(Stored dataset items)
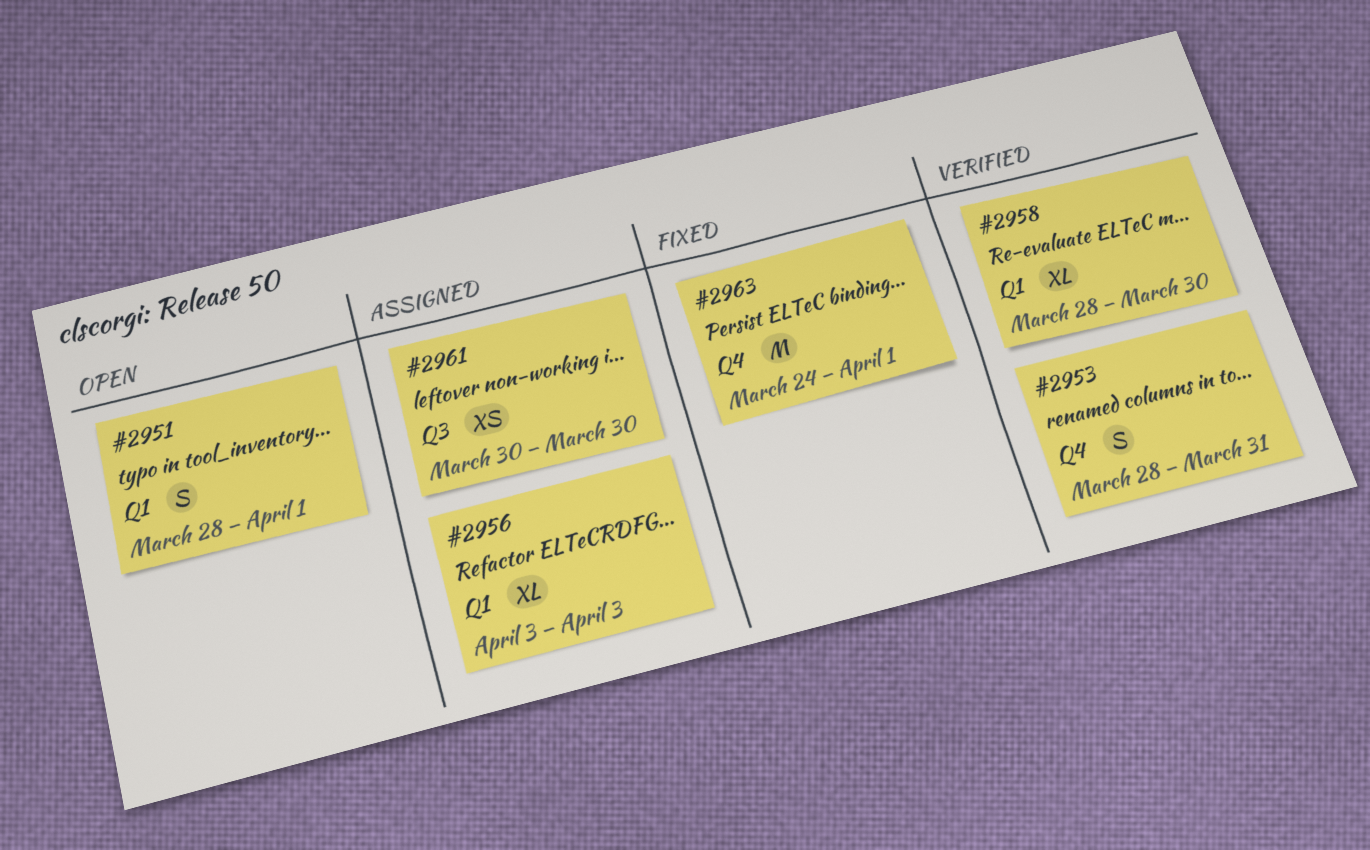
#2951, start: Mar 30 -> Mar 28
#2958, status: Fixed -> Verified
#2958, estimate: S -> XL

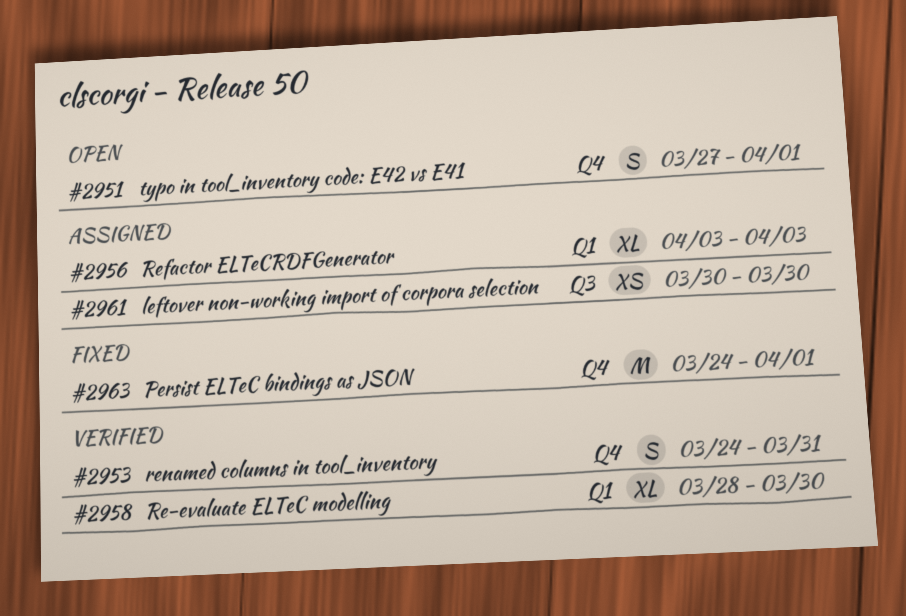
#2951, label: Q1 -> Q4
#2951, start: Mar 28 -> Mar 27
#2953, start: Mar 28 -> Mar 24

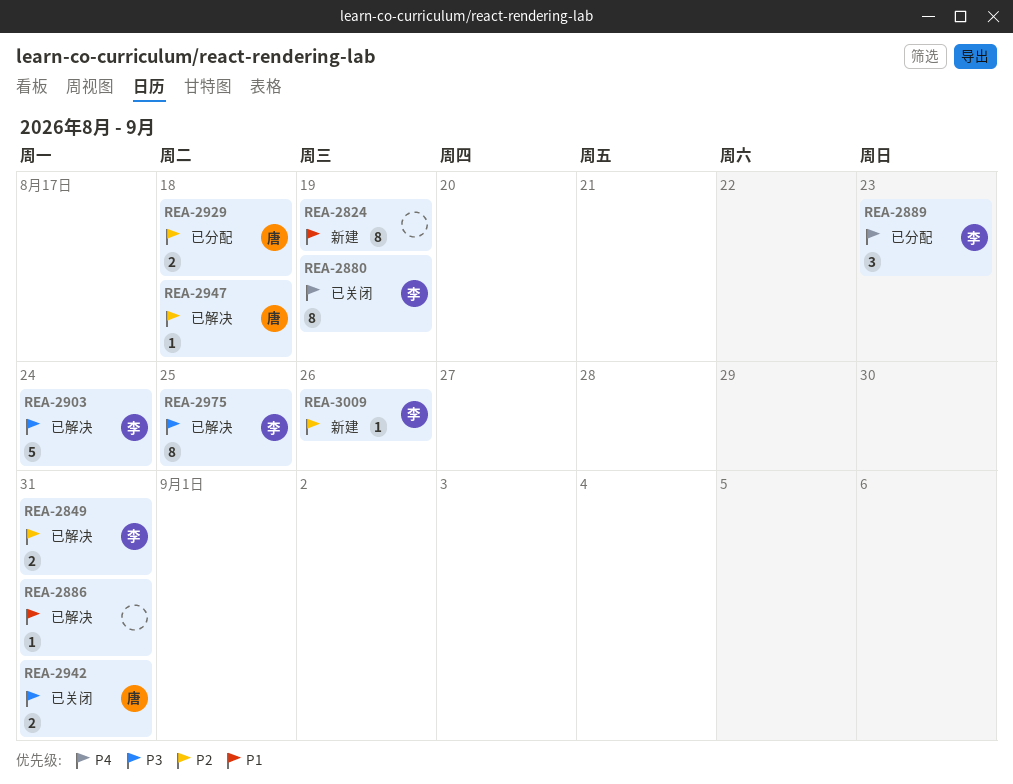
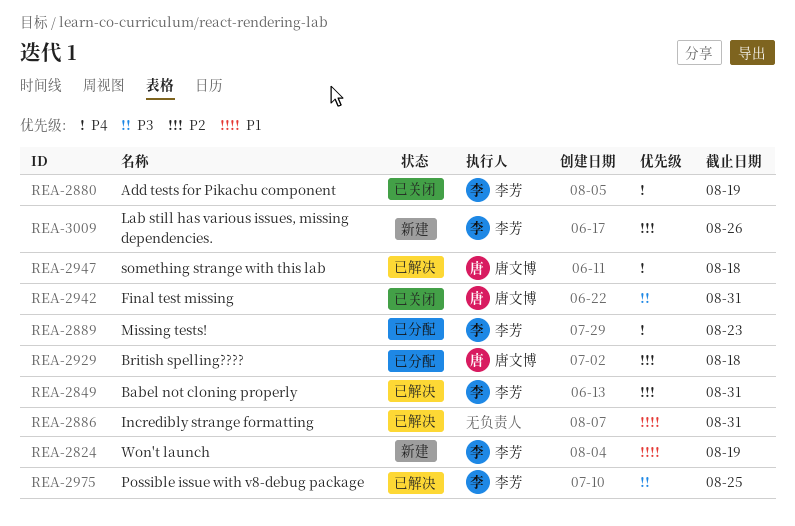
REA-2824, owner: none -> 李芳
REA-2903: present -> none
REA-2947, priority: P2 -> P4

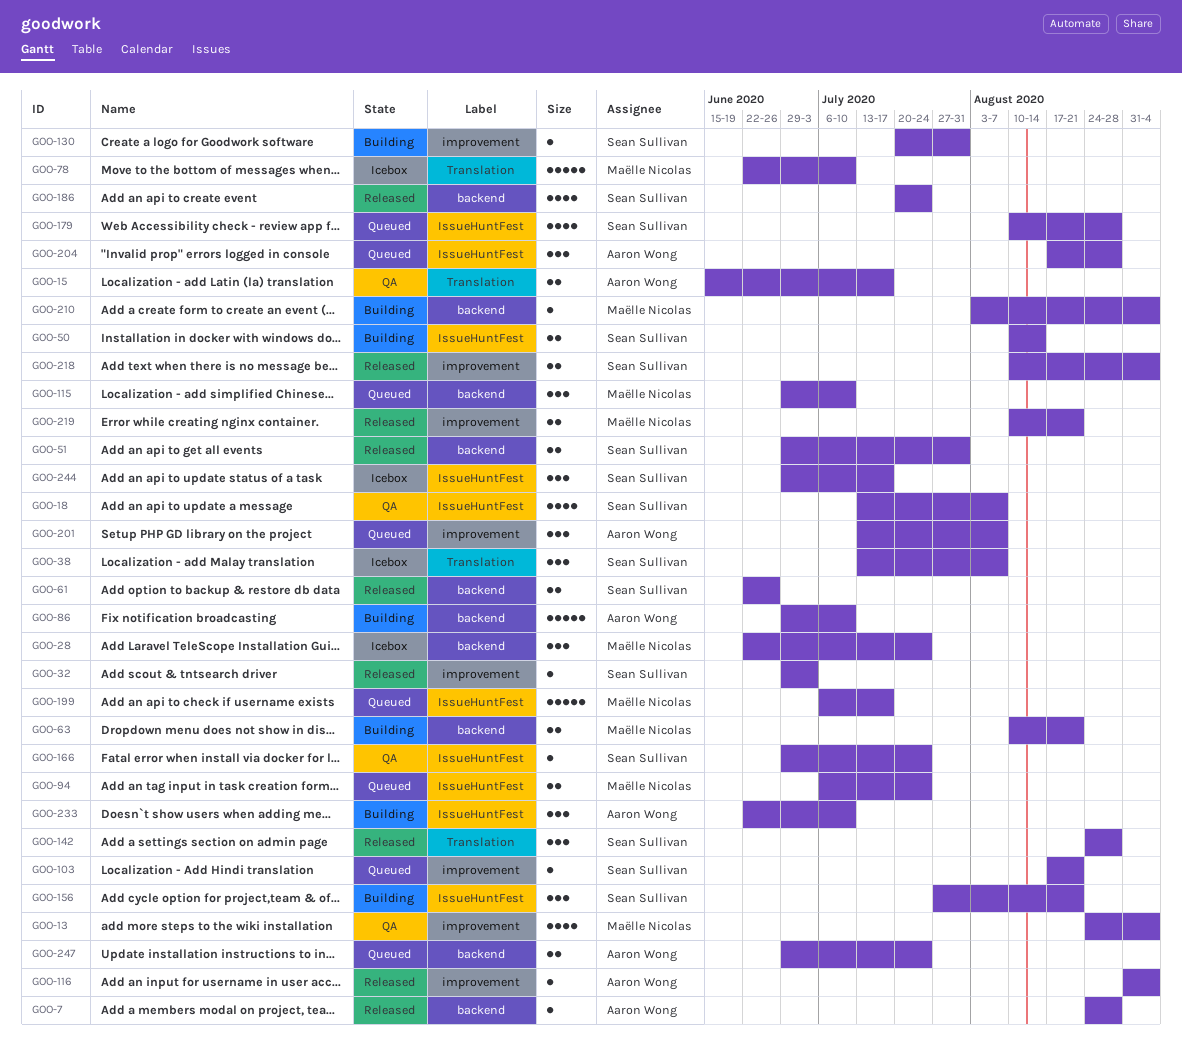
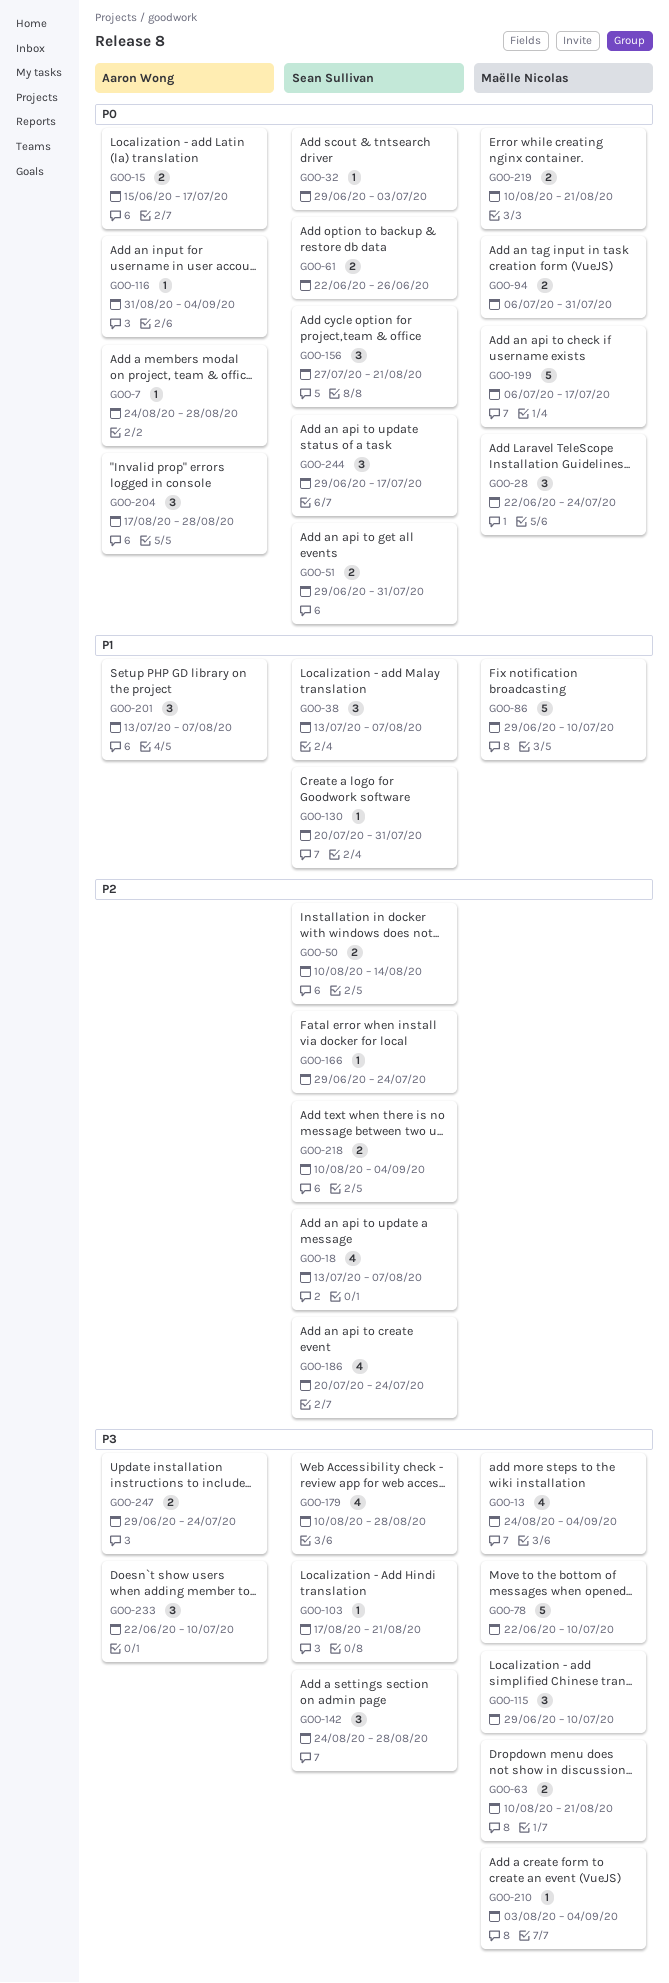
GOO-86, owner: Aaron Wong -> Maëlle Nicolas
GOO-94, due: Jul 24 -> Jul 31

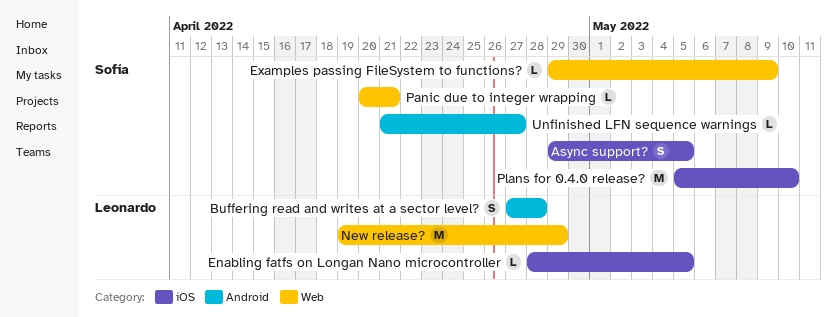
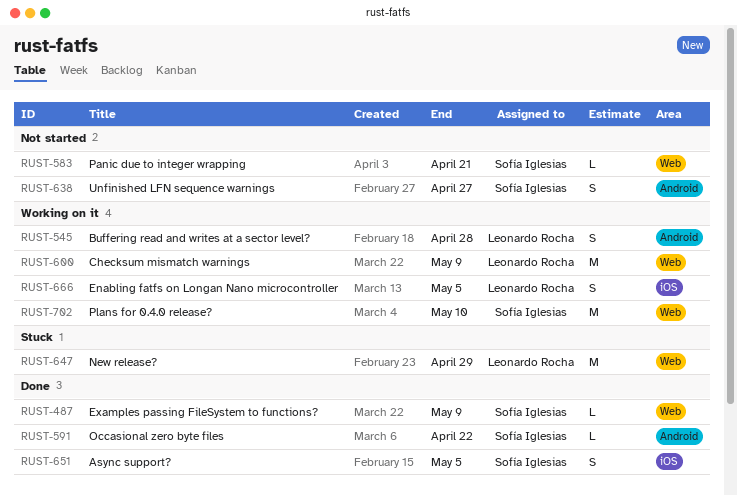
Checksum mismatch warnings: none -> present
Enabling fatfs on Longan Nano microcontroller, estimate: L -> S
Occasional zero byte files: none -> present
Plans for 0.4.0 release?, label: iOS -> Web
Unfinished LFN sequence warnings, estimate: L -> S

* Assignment
Count every line in the data where the string "present" occurs. Give nothing except the number.

* Solution for this exercise
3